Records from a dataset
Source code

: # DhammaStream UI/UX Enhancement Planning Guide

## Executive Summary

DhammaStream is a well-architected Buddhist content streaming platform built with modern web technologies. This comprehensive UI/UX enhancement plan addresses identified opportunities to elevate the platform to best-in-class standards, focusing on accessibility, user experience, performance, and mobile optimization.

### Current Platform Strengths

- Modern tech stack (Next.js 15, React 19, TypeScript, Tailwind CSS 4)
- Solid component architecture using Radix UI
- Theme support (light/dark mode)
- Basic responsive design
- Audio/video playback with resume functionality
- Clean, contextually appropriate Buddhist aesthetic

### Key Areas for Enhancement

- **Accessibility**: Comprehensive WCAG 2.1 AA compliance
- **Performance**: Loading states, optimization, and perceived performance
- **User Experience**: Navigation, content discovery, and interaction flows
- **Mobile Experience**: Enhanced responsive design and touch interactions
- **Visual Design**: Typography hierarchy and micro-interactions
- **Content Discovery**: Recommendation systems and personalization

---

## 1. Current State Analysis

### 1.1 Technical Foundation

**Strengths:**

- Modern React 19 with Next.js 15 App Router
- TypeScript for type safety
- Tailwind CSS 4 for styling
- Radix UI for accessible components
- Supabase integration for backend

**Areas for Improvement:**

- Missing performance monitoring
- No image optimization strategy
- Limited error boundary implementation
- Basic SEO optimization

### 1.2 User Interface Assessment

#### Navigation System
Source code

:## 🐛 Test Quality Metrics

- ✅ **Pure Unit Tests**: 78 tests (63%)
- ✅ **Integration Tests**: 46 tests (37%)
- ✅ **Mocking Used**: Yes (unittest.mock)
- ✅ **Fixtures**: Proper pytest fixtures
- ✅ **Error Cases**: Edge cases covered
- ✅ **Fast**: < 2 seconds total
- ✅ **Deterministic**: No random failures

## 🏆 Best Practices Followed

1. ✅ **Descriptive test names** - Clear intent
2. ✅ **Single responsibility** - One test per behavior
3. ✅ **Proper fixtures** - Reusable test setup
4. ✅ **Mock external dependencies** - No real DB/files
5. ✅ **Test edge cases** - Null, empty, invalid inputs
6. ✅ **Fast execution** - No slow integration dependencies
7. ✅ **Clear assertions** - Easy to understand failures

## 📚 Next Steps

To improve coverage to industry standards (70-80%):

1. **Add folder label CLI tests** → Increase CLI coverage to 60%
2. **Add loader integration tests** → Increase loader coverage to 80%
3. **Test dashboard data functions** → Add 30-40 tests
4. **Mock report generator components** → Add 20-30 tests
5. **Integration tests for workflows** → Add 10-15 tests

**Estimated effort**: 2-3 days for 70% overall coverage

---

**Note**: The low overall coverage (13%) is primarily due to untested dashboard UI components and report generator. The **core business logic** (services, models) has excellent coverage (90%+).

> _Aim of the exercise_
Reproduce the rows from the start through the line containing "### 1.2 User Interface Assessment", switching each "Radix UI" to "Headless UI" and leaving everything else unchanged.

> _Exercise result_
Source code

: # DhammaStream UI/UX Enhancement Planning Guide

## Executive Summary

DhammaStream is a well-architected Buddhist content streaming platform built with modern web technologies. This comprehensive UI/UX enhancement plan addresses identified opportunities to elevate the platform to best-in-class standards, focusing on accessibility, user experience, performance, and mobile optimization.

### Current Platform Strengths

- Modern tech stack (Next.js 15, React 19, TypeScript, Tailwind CSS 4)
- Solid component architecture using Headless UI
- Theme support (light/dark mode)
- Basic responsive design
- Audio/video playback with resume functionality
- Clean, contextually appropriate Buddhist aesthetic

### Key Areas for Enhancement

- **Accessibility**: Comprehensive WCAG 2.1 AA compliance
- **Performance**: Loading states, optimization, and perceived performance
- **User Experience**: Navigation, content discovery, and interaction flows
- **Mobile Experience**: Enhanced responsive design and touch interactions
- **Visual Design**: Typography hierarchy and micro-interactions
- **Content Discovery**: Recommendation systems and personalization

---

## 1. Current State Analysis

### 1.1 Technical Foundation

**Strengths:**

- Modern React 19 with Next.js 15 App Router
- TypeScript for type safety
- Tailwind CSS 4 for styling
- Headless UI for accessible components
- Supabase integration for backend

**Areas for Improvement:**

- Missing performance monitoring
- No image optimization strategy
- Limited error boundary implementation
- Basic SEO optimization

### 1.2 User Interface Assessment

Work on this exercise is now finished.